_Plain-text document sources_

*****

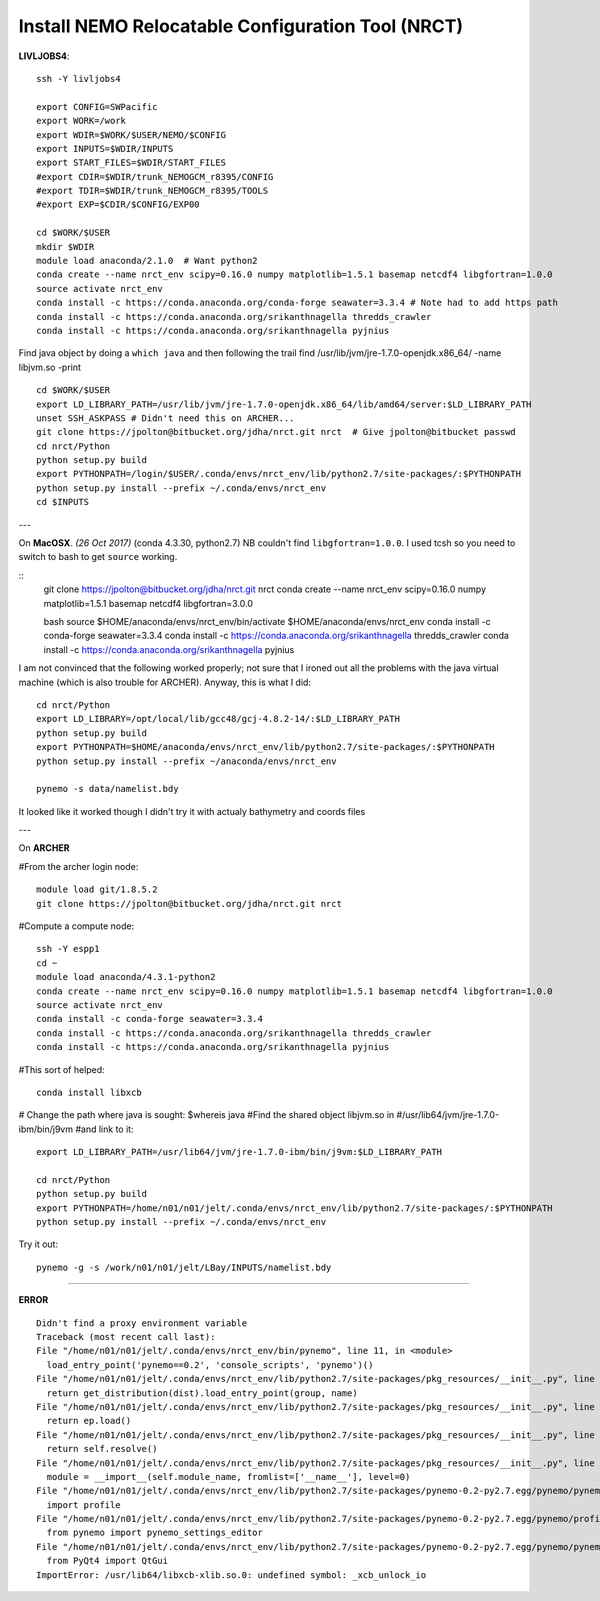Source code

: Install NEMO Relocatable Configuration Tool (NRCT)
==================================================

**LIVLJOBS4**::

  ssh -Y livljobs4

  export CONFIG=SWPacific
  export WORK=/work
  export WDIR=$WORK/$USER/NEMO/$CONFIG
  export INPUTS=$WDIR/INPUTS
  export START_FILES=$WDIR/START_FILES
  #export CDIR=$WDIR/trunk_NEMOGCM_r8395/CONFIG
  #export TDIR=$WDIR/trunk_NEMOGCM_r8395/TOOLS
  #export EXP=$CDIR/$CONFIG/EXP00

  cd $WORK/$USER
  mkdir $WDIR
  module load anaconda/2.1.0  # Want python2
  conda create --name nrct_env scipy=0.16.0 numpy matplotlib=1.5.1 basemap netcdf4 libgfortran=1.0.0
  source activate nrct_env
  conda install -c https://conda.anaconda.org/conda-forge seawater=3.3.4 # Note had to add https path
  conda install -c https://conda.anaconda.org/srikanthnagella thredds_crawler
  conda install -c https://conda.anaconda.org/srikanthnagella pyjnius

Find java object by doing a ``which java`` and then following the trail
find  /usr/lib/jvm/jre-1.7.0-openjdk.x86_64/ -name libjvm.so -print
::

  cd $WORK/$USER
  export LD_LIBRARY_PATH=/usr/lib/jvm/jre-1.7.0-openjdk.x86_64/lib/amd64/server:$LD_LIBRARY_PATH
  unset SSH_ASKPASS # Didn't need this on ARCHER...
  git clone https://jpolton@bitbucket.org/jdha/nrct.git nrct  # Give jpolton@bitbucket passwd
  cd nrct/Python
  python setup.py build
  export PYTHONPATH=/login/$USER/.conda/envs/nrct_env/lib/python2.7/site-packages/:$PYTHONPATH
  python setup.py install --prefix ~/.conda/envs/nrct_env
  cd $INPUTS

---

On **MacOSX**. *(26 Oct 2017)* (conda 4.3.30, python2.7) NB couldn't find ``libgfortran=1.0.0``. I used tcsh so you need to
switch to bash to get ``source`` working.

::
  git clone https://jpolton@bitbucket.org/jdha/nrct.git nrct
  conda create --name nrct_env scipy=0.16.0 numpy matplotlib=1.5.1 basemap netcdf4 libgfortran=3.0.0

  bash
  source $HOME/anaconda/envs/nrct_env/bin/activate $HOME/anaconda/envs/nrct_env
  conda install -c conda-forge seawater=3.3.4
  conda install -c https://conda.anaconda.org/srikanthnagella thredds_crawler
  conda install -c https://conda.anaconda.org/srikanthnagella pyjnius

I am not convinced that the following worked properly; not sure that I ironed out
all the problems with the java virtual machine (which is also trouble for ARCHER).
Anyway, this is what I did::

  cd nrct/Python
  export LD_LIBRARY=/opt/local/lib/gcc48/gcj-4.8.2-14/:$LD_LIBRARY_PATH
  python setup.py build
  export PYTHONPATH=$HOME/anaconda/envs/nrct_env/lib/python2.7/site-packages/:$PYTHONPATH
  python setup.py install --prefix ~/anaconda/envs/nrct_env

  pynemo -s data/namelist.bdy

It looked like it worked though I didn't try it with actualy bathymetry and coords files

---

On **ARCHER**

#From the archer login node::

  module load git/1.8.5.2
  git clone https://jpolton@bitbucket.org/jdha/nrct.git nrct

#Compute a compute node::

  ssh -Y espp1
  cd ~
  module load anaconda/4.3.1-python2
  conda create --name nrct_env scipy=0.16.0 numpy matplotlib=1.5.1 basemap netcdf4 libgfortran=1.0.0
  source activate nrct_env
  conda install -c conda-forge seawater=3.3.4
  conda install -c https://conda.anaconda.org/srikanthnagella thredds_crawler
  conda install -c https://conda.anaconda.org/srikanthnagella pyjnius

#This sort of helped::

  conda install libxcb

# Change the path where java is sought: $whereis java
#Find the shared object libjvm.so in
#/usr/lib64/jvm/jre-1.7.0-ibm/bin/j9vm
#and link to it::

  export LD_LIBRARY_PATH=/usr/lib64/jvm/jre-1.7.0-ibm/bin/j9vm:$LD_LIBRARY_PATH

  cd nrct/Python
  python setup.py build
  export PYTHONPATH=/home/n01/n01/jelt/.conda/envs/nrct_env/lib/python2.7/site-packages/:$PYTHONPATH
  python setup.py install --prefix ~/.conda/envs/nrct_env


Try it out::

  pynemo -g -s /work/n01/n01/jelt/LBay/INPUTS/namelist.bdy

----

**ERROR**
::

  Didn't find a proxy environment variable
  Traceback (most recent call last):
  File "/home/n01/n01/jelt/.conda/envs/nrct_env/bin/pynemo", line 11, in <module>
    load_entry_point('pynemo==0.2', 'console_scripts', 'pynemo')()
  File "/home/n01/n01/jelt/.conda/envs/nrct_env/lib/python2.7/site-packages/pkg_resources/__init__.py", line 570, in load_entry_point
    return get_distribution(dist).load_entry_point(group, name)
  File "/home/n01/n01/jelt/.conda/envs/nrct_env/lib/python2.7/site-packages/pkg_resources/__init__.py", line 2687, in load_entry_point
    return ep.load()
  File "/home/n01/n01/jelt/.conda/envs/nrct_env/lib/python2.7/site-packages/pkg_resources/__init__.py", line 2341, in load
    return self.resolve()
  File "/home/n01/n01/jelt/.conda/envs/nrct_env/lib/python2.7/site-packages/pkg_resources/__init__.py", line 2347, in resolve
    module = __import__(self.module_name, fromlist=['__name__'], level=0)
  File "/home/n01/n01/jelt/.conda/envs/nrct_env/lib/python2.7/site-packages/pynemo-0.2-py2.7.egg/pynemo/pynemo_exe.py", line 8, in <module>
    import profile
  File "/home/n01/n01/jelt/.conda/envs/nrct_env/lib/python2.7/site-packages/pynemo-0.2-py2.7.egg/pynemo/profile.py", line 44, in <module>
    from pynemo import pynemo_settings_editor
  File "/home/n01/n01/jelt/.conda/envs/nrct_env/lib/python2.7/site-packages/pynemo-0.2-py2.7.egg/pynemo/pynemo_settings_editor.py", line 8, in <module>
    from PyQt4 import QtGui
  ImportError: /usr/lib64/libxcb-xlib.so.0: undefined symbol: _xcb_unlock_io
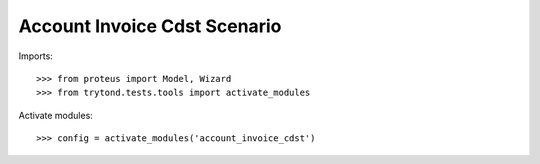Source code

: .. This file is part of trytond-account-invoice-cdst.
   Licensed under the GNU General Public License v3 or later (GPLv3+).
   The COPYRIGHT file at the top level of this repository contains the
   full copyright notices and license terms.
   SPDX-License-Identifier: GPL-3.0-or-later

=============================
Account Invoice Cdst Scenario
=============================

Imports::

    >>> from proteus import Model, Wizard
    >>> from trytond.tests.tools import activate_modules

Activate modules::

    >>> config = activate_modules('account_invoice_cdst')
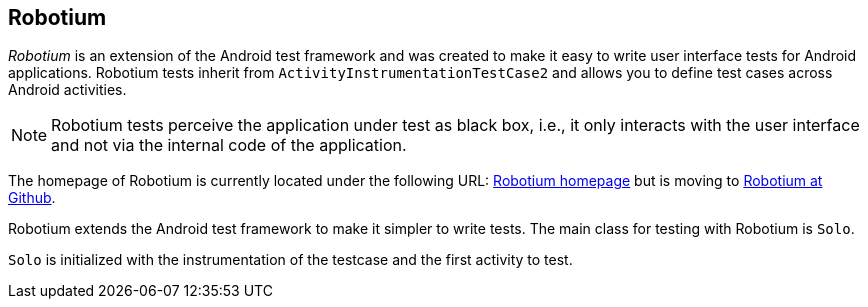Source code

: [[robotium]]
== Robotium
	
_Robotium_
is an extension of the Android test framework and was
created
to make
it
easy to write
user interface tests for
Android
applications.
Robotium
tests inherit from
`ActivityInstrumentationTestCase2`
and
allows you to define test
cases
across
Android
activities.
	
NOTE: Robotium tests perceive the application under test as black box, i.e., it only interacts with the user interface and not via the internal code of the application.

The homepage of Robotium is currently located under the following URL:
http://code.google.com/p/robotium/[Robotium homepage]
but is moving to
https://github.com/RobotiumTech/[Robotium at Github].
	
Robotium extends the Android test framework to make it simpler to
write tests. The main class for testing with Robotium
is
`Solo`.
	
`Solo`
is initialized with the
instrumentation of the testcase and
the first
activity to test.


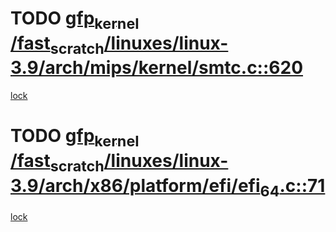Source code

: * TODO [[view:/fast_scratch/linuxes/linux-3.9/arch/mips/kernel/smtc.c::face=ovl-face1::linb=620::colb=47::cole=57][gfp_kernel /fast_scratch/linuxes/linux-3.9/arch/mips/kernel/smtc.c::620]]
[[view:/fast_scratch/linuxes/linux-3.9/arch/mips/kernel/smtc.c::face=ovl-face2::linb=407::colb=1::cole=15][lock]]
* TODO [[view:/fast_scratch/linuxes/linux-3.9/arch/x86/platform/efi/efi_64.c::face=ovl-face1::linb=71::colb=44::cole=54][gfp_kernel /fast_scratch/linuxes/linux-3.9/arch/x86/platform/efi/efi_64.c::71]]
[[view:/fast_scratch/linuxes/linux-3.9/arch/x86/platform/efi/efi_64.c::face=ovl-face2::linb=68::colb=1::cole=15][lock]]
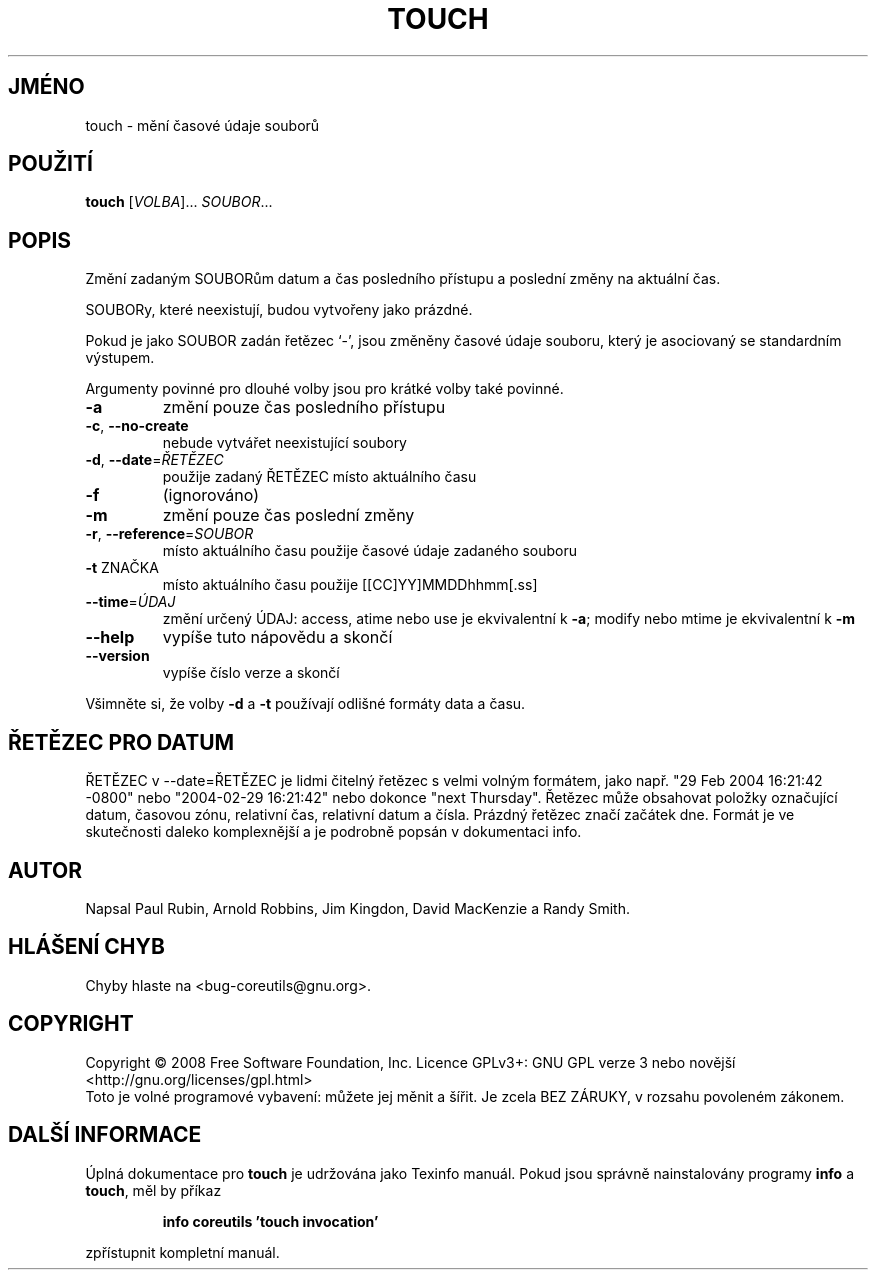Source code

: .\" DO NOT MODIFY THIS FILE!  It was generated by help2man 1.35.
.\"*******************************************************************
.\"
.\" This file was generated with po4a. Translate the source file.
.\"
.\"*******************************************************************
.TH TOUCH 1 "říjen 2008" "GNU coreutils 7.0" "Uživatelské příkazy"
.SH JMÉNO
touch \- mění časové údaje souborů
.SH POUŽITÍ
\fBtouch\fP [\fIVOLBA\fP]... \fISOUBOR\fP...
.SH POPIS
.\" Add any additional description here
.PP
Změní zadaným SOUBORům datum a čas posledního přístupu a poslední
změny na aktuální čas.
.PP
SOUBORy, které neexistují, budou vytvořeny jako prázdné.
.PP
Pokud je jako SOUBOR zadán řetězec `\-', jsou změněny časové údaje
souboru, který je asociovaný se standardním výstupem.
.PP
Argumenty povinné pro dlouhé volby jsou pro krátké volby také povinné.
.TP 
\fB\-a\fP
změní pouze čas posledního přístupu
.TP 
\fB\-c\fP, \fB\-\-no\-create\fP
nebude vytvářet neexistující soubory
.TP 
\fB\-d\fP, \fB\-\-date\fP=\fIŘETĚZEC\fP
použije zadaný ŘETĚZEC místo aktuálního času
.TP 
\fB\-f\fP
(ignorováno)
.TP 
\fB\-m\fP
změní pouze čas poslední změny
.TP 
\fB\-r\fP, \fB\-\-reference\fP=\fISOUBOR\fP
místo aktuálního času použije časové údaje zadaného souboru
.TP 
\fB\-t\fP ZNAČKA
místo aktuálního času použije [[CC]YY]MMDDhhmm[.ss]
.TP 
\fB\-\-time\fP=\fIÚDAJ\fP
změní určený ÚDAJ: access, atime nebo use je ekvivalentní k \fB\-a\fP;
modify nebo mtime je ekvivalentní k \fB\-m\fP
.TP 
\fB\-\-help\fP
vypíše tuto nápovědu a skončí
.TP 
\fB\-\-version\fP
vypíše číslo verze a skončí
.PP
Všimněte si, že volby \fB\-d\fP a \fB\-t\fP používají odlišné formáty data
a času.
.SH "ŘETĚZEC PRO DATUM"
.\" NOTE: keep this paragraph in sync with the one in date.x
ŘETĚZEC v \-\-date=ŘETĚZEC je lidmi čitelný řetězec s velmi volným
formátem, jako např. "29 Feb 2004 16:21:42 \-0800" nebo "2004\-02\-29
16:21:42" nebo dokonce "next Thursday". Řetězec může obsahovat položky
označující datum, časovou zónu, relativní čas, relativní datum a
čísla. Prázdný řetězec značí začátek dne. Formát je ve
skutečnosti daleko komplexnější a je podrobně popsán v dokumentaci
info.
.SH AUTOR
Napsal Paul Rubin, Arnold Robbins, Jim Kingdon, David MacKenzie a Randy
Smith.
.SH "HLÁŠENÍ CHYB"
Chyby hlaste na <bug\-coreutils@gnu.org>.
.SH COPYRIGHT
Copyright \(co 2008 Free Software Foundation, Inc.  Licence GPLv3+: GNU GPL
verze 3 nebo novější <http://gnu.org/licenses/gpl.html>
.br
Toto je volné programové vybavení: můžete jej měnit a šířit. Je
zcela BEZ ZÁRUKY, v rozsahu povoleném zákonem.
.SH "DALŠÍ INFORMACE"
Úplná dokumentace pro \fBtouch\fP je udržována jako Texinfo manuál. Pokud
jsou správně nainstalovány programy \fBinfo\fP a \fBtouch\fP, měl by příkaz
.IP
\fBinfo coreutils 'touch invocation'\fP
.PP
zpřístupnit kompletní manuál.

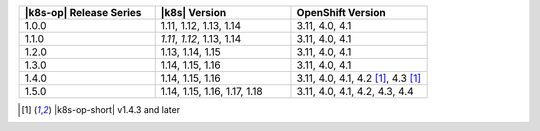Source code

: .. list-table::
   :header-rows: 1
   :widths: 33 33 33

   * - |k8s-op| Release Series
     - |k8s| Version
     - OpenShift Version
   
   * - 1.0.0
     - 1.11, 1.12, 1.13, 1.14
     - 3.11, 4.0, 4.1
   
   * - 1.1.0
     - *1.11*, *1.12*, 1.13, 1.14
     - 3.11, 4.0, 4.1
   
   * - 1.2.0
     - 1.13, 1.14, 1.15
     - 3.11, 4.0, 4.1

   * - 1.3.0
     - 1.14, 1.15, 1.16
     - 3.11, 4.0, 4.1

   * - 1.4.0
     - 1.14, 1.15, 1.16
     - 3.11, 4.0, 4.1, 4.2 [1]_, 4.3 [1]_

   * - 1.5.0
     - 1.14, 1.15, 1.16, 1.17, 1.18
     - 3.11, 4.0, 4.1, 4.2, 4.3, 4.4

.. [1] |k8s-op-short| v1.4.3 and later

*****

_WORK TO BE COMPLETED_
If a line in the entries includes the word "make", copy that line out.

_ANSWER SECTION_
to make
Robotium extends the Android test framework to make it simpler to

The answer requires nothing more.